China’s attack on US financial hegemony and sudden sympathy for the developing world are only a smokescreen for de-dollarisation and a greater pitch for the Yuan. A paper authored by Guang Xiaopu published on the website of Central Commission for Discipline Inspection (CCDI), which is tasked with monitoring corruption within the Communist Party of China, argues that since the transformation of the dollar from a common payment mechanism to an instrument of American power, its dominance is being questioned. The author posits that Russia is building an alternative payment system to replace the SWIFT system and the trend of currency blocs based on trade are challenging the US dollar’s dominance. The writer suggests that the erosion of trust in the dollar is an opportunity for China to expand the proportion of yuan in international trade settlement and currency reserves. The paper states that China must use instruments and institutions like the China Import and Export Fair, China International Fair for Trade in Services, and cross-border e-commerce zones to popularise the yuan, building on the human capital expertise in financial centres like Hong Kong and Shanghai.

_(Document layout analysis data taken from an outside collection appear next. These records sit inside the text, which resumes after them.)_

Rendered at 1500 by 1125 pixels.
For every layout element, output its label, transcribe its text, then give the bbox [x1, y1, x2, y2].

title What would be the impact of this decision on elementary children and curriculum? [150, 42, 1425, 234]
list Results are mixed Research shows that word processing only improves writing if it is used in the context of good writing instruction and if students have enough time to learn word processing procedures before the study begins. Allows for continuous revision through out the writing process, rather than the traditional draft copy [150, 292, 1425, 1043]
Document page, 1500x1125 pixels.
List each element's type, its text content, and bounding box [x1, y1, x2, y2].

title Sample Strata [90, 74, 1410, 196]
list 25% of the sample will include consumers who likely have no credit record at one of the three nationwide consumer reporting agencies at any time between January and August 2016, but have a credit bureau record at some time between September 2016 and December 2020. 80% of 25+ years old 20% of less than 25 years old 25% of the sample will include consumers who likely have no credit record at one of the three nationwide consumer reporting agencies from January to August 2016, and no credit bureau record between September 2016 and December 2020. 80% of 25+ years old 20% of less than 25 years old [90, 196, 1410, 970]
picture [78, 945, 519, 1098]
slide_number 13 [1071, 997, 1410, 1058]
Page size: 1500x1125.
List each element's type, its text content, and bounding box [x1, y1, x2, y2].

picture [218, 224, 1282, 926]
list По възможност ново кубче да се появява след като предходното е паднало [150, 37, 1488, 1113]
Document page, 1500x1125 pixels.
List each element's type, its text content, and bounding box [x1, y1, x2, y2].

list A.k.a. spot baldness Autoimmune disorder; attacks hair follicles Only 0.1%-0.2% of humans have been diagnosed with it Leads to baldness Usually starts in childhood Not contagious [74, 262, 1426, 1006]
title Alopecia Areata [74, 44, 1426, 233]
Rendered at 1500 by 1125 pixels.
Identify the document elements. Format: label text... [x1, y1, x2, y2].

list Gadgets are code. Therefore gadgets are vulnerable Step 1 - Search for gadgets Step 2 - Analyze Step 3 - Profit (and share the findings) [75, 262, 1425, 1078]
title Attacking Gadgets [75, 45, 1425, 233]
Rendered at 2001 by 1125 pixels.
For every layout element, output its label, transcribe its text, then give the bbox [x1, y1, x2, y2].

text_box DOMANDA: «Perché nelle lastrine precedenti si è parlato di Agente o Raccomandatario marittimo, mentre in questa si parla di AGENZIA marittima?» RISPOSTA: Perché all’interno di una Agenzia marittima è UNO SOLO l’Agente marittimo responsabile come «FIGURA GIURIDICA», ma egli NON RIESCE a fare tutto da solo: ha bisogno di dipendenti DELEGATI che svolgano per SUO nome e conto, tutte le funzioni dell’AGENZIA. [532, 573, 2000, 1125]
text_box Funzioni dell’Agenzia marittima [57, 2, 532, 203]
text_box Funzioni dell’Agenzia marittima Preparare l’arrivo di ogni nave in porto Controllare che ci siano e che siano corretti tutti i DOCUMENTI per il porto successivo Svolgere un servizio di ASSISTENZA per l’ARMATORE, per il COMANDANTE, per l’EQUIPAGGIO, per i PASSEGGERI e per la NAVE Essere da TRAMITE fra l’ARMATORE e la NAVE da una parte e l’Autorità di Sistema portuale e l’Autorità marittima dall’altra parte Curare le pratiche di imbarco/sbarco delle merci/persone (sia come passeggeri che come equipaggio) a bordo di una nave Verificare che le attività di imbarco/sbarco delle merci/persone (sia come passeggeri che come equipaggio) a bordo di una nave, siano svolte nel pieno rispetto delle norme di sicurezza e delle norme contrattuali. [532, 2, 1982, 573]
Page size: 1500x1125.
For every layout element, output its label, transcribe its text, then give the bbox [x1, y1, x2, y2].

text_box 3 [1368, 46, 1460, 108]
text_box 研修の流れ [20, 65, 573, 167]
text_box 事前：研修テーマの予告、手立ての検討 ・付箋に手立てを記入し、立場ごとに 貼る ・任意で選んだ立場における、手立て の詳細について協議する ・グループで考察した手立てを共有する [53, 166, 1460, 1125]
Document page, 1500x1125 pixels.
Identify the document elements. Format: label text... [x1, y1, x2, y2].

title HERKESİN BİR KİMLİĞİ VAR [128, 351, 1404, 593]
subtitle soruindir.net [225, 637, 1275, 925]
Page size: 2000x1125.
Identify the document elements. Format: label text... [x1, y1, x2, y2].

To conclude, China relies on ancient Chinese doctrines to underpin its line of attack, one of which is ‘shēng dōng jī xī, which means create noise in the east and strike in the west. At a time when there is speculation about the demise of dollar dominance, it suits China to fuel this idea by citing case studies in the developing world. China would like us to forget how it usurped assets by building white-elephant infrastructure projects in South Asia and subsequently dragged its feet on pleas made by COVID-ravaged nations to restructure their debt. Moreover, raking up issues related to the developing world is also China’s attempt to counter India’s outreach to the Global South under its G20 presidency through forums like the Voice of Global South summit.